Lake Oahe, the water body at issue in the case, is located about a half-mile away from the Standing Rock Sioux reservation.

"We expect the Administration to do exactly what the Court admonished it to do: make a decision promptly and in light of its promises to Indian Country and its commitment to address the climate crisis," said Jan Hasselman, an Earthjustice attorney representing the Standing Rock Sioux and other tribes opposing the pipeline.

He argued that the only option left for Biden is to shut down the pipeline until the Army Corps completes the required environmental impact statement and the project is in compliance with NEPA.

"There have been enough lawsuits," Hasselman wrote in an email. "There is no reason for the Administration to delay any longer."

Biden stays mum on pipeline

Unlike with its decision last week to revoke a key permit for the Keystone XL pipeline, the Biden administration has been largely silent on its intentions with Dakota Access.

Energy analysts suggested that the new president is more likely to take enforcement action on the project, though the timing of that move could depend on the outcome of other litigation involving the pipeline.
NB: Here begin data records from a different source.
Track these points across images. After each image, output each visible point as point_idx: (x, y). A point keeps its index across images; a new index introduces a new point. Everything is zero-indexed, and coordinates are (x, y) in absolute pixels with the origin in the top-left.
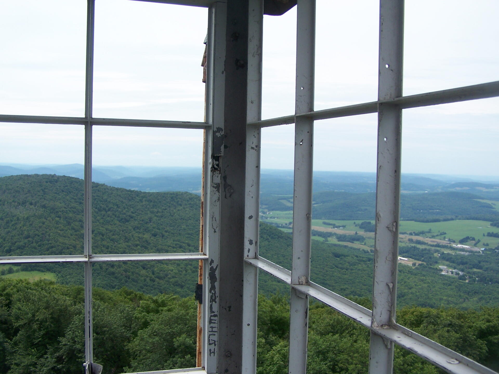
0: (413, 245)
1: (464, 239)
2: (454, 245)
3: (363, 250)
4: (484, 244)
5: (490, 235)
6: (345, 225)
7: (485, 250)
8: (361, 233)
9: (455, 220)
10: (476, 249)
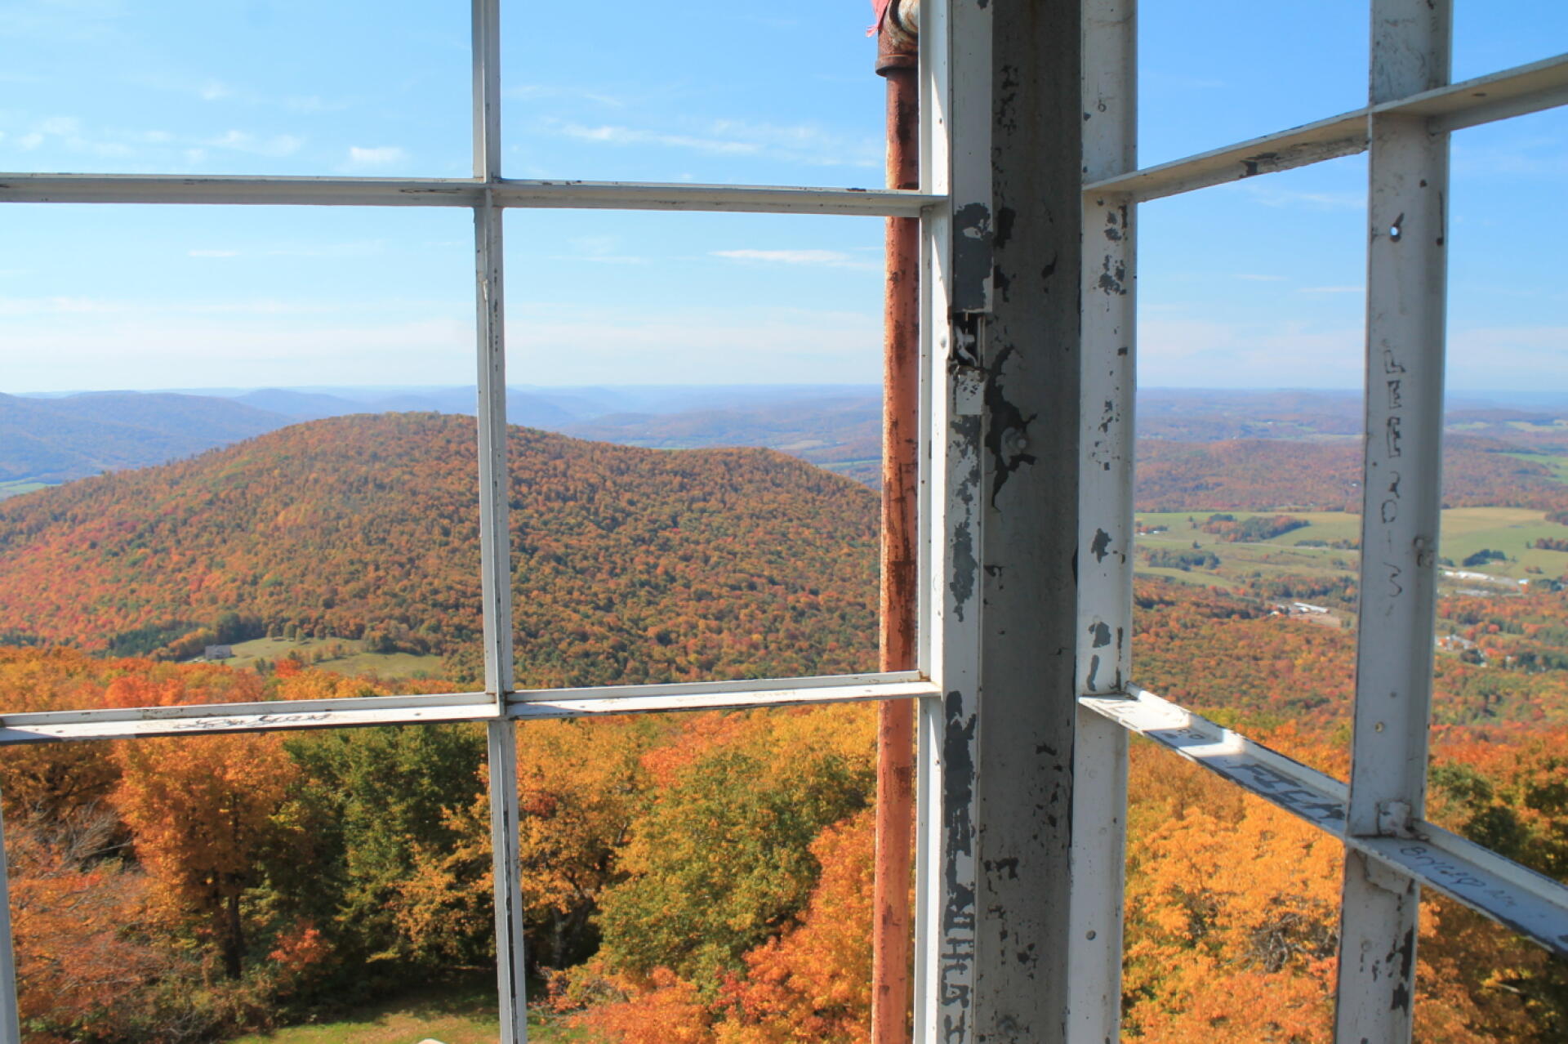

"This is less of a problem of Biden being a bad guy to the oil and gas industry and more of a problem of flawed permitting creating a bigger risk than doing it right the first time," said Christi Tezak, a managing director of ClearView Energy Partners LLC.

The Army Corps did not respond to a request for comment on its next steps.
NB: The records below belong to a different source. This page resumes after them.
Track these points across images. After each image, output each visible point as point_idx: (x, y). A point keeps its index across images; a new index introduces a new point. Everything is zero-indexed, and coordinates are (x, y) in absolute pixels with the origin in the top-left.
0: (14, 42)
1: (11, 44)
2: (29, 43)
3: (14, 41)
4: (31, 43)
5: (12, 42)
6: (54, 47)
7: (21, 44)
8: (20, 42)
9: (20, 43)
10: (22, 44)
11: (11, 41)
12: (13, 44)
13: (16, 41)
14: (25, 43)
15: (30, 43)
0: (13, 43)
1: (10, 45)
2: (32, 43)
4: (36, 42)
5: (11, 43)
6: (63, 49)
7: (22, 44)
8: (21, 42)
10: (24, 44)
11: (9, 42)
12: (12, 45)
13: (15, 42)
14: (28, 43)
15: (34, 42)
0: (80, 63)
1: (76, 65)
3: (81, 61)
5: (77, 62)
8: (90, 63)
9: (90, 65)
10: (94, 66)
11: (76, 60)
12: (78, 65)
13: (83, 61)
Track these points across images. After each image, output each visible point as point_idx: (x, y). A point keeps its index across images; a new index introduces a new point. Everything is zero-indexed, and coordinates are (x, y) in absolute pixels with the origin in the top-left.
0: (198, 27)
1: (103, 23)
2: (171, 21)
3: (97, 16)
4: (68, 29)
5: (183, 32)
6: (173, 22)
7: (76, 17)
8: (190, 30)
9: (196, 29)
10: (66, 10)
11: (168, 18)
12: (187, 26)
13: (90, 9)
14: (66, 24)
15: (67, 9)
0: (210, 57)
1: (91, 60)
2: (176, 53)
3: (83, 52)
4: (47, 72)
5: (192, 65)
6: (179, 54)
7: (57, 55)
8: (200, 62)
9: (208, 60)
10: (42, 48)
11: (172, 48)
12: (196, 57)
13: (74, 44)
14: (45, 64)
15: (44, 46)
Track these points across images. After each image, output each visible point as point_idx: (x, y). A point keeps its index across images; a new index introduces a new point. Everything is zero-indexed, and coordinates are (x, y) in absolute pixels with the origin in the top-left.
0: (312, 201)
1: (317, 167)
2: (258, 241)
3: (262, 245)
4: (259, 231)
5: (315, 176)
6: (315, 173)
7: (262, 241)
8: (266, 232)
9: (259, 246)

Biden may initially choose to hold off on taking immediate action on the pipeline to see if Judge James Boasberg for the U.S. District Court for the District of Columbia decides to move forward with an injunction to block the pipeline, said Tezak.
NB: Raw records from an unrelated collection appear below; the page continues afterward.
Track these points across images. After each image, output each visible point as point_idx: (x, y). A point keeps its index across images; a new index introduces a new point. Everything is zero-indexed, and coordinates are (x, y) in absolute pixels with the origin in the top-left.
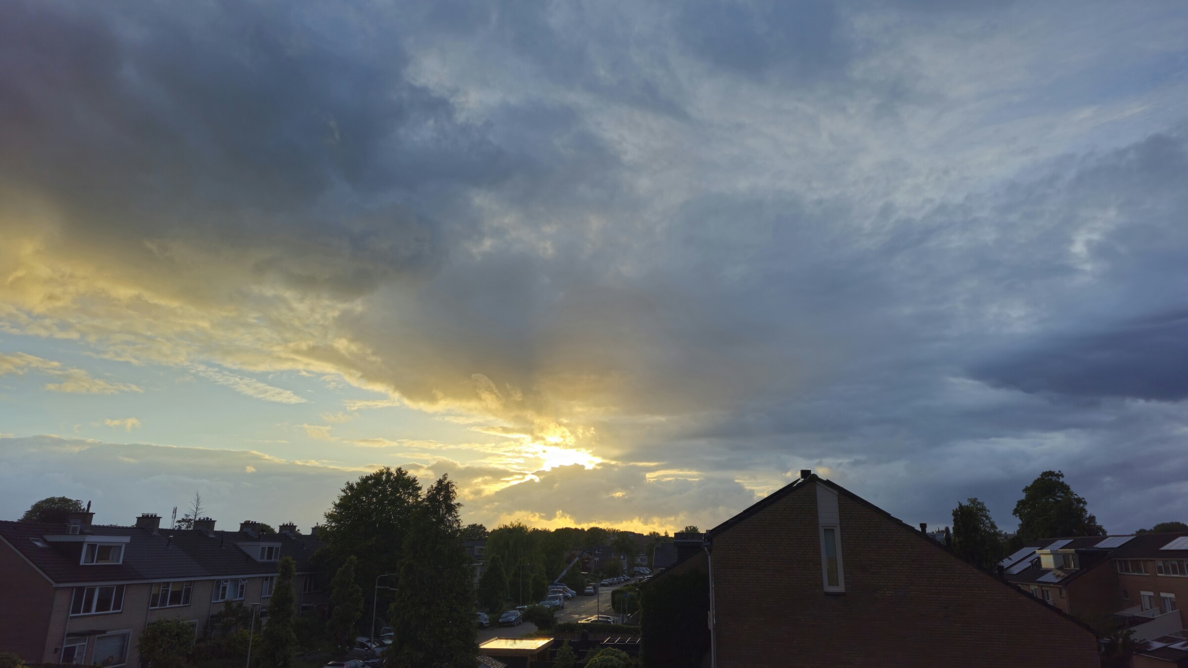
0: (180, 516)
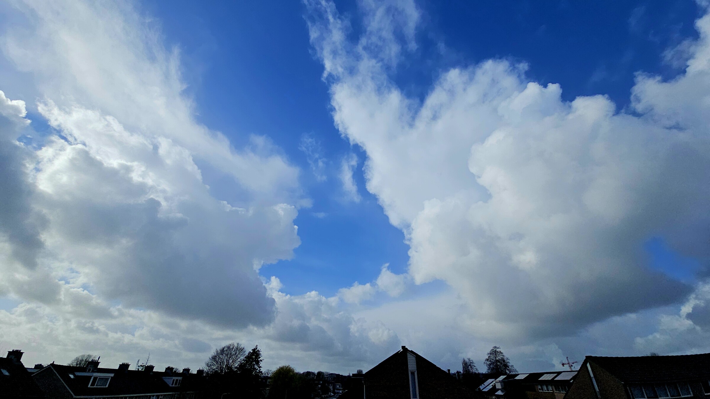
0: (139, 364)
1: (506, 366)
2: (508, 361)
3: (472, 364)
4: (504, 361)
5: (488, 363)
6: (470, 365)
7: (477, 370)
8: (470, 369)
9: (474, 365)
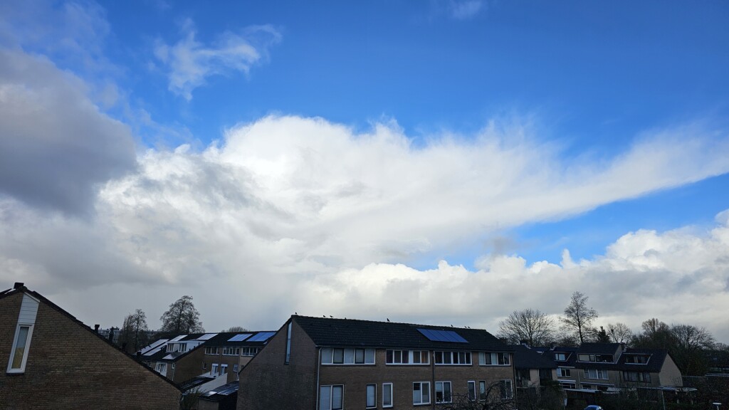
1: (192, 323)
2: (197, 316)
3: (140, 318)
4: (190, 315)
5: (167, 318)
6: (137, 319)
7: (146, 327)
8: (136, 324)
9: (145, 319)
Boasberg, an Obama appointee who had initially blocked Dakota Access’ easement, had also sought last year to halt the pipeline’s operation. The D.C. Circuit blocked his order, saying he "did not make the findings necessary for injunctive relief" (E&E News PM, Aug. 5, 2020).

The district court judge has since received additional briefing on shutting down the pipeline and could issue a new order to block the project.

"There is no downside in our view for Biden to take a breath and to go ahead and see whether or not Boasberg rules," said Tezak.

Even if Boasberg eventually decides not to issue an injunction, she added, Biden seems "highly likely" to act, given the D.C. Circuit’s language in yesterday’s decision.

Tribes: ‘Stop this illegal pipeline’

An order from the D.C. District Court could prompt Biden to direct the Army Corps to take enforcement action within days, energy experts say.

The Justice Department could also ask for additional time to review next steps before blocking Dakota Access, Josh Price, a senior analyst at Height Capital Markets, wrote in an email.

In a note to Height clients, Price also suggested that Biden may not seek to fully shut down the pipeline, but instead may look for a middle ground that puts additional conditions on the pipeline while allowing it to remain operational.

If Biden does shut down the pipeline by Friday, he would fulfill a request made by several tribes just before Inauguration Day, Tezak added.

On Jan. 19, the Standing Rock Sioux, Cheyenne River Sioux, Oglala Sioux and Yankton Sioux tribes had asked then-President-elect Biden in a letter to shut down Dakota Access within 10 days of taking office.

"It is time for the United States to finally honor the Treaties that it made with our Tribes and respect our lands and our waters, and stop this illegal pipeline," the tribes wrote.